I’ll use a few math problems from my son’s homework to evaluate how the local LLM interprets and scores the results.

Task 1:

  1. Column B: X+28=64

  2. Column C [ Formula]: =OLLAMA("Find the value of X in equation" &B2)

  3. Column D [ Result from the Student]: 36

  4. Column E [Compare] : =OLLAMA("Compare the two results" &C2 &D2)

Task 2:

  1. Column B: X−17=36

  2. Column C [ Formula]: =OLLAMA("Find the value of X in equation" &B2)

  3. Column D [ Result from the Student]: 51

  4. Column E [Compare] : =OLLAMA("Compare the two results" &C2 &D2)

And save the sheet ;-)

After a while you should get the response from the LLM running on Ollama as shown below:

Here, what's happened under the hood.
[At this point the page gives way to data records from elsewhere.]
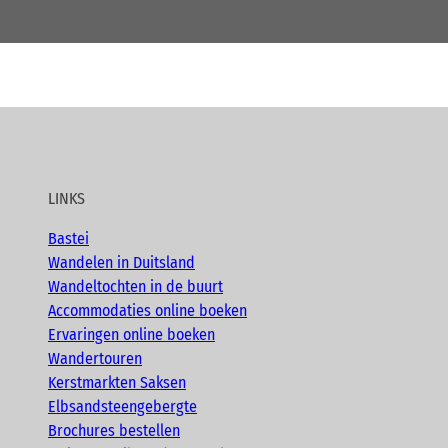
LINKS
Bastei
Wandelen in Duitsland
Wandeltochten in de buurt
Accommodaties online boeken
Ervaringen online boeken
Wandertouren
Kerstmarkten Saksen
Elbsandsteengebergte
Brochures bestellen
The formula [=OLLAMA()] is used inside Google Sheets Cell and sends a prompt to a local LLM (like one running through Ollama) to solve a math problem. Let’s break it down:

  1. OLLAMA(): This is a custom function (defined via Google Apps Script) that connects your spreadsheet to a local LLM server via HTTP. When you call OLLAMA(...), it sends the provided prompt to the LLM and returns its response into the cell.

  2. "Find the value of X in equation": This is a static string. It's the first part of the question you're asking the LLM.

  3. & B2: The & operator concatenates (joins) the static string with the contents of cell B2. So if B2 contains something like 3x + 5 = 20, the full prompt becomes:
    "Find the value of X in equation 3x + 5 = 20"

The result: the local LLM receives that full sentence and replies with the computed value of X, which is then displayed directly in the Google Sheet.

=OLLAMA("Compare the two results" & C2 & D2)

This formula sends a prompt to a local LLM via the custom OLLAMA() function, asking it to compare the contents of two cells.

Drawbacks: I found that making more than 20 concurrent OLLAMA function calls to the local LLM often results in timeout errors.

So easy.

With these tools, you can integrate powerful local AI into one of the most widely used productivity apps: spreadsheets. Whether you’re building an internal tool, automating content, or just experimenting with LLMs, this setup offers you unmatched flexibility and privacy.

All the credit's goes to the creators of the project Ollama.py and Deepcharts.

Have fun turning your spreadsheets into AI-powered workspaces—on your own terms.